**The problem**
Where in the material does the word "Tredegar" appear? Copy each line that has it.

**Given records**
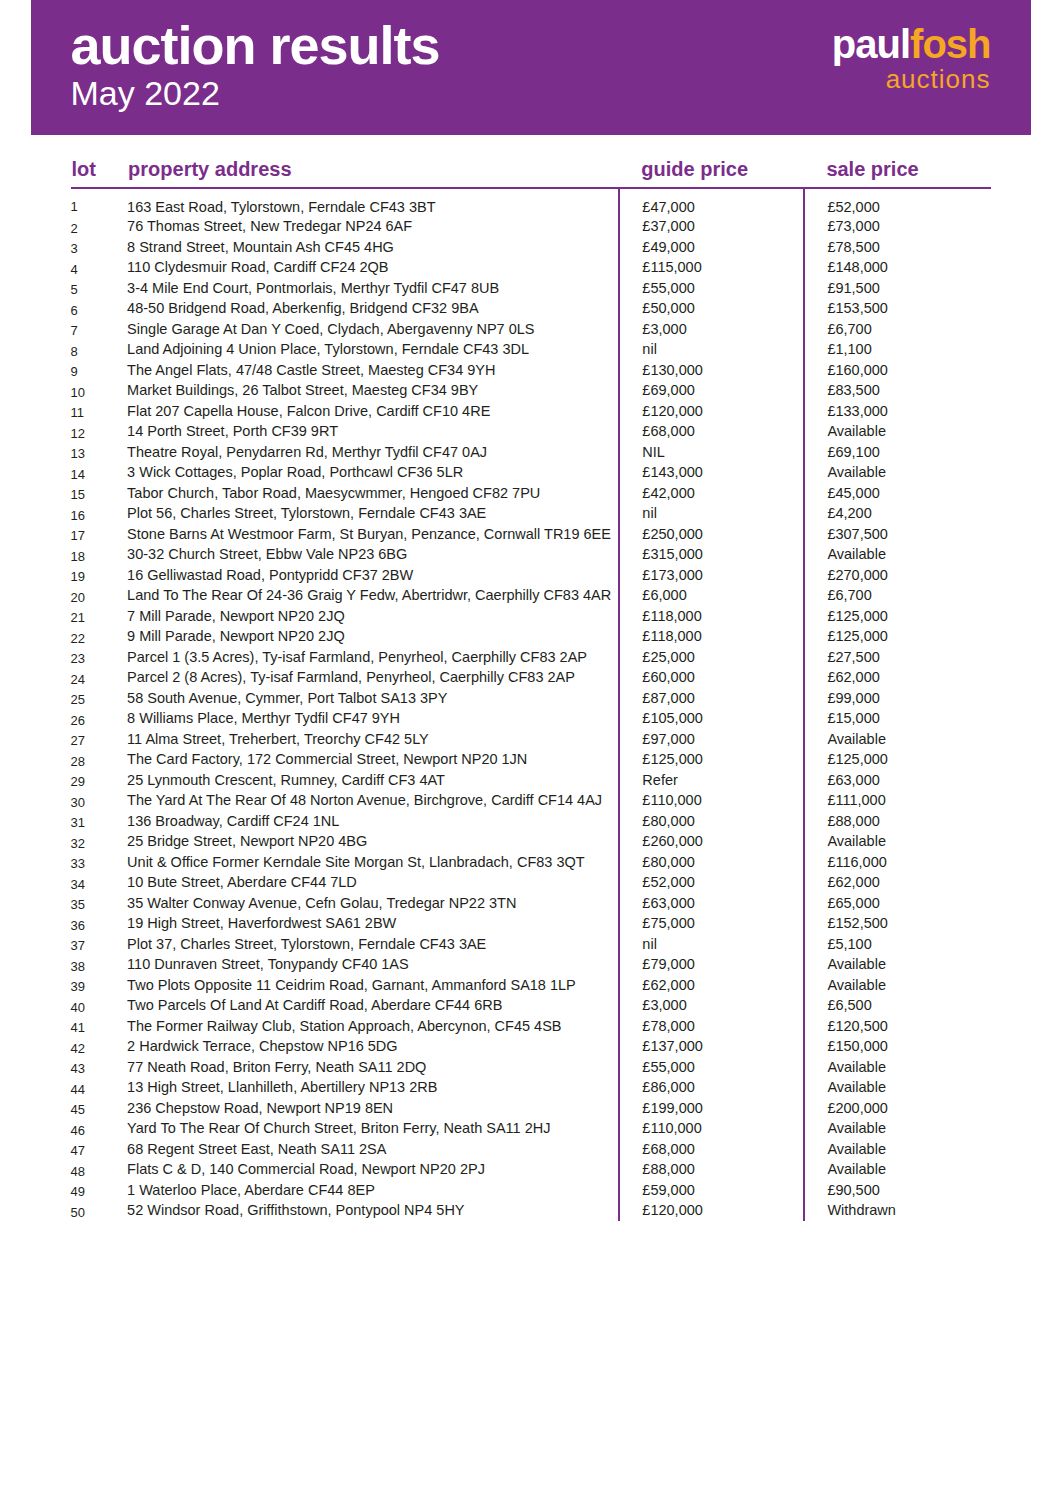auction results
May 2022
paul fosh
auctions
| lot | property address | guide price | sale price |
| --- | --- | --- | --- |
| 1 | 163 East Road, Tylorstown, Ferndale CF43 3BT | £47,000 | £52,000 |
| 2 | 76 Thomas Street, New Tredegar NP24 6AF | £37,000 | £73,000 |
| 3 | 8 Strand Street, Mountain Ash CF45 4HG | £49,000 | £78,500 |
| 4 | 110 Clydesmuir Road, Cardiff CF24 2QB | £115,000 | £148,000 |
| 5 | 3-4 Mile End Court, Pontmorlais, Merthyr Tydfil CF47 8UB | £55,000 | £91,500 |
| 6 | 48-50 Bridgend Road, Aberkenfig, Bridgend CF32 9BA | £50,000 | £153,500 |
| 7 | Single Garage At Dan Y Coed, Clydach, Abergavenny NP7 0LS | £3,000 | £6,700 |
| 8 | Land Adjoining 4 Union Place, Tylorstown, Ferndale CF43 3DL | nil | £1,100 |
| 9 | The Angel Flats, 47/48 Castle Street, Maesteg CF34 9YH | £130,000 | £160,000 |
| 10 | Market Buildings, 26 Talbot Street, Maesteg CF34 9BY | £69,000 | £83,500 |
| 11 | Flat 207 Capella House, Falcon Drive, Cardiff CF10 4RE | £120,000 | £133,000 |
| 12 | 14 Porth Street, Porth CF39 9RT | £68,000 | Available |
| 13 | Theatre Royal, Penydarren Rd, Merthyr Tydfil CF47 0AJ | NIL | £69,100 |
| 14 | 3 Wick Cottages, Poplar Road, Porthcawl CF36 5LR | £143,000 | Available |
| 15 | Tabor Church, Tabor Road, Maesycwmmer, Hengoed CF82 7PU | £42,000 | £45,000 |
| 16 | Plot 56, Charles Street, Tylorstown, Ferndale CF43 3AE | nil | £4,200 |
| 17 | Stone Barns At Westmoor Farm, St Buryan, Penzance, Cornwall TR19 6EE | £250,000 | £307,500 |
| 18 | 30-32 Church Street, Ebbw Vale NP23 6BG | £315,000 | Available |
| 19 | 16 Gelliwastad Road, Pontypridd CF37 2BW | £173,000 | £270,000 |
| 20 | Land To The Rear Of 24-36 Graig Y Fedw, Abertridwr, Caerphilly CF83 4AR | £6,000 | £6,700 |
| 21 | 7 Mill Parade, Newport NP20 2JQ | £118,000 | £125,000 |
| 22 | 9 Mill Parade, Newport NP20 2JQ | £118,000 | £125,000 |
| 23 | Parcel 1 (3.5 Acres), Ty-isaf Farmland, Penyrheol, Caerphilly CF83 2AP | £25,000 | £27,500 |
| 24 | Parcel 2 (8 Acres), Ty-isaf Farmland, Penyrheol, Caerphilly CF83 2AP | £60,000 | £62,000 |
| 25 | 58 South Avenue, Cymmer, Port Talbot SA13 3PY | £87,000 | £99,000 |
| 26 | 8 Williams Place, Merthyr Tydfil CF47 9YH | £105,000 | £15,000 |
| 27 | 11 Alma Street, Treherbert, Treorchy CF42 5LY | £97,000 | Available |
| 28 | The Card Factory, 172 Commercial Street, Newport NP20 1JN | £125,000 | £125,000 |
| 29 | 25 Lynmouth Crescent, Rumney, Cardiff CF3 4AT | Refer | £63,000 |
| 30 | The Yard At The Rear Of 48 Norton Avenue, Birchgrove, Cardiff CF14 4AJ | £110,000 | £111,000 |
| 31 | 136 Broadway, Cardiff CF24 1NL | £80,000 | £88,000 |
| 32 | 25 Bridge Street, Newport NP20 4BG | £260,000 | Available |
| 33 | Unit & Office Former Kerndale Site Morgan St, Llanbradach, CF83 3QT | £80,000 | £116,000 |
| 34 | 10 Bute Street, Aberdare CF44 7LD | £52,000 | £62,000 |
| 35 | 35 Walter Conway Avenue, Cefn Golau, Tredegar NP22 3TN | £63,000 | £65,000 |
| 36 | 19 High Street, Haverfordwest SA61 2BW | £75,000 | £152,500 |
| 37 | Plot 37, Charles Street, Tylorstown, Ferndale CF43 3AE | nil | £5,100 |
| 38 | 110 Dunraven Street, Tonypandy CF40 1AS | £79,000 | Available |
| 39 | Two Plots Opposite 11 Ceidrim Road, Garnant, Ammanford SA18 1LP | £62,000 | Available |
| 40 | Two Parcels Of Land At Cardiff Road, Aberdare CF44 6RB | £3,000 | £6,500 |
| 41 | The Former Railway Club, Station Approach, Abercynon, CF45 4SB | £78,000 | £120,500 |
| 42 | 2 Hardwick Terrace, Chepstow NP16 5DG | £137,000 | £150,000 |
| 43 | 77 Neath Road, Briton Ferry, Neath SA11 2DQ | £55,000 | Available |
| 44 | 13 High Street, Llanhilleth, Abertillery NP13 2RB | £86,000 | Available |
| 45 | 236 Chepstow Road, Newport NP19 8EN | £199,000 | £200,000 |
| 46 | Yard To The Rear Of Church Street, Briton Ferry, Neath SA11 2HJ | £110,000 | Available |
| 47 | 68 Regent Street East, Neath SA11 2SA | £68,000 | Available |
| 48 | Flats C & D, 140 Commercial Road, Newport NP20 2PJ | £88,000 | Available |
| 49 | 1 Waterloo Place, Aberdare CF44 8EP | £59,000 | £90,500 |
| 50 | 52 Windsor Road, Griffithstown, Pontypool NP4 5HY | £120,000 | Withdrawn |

**Solution to this task**
| 2 | 76 Thomas Street, New Tredegar NP24 6AF | £37,000 | £73,000 |
| 35 | 35 Walter Conway Avenue, Cefn Golau, Tredegar NP22 3TN | £63,000 | £65,000 |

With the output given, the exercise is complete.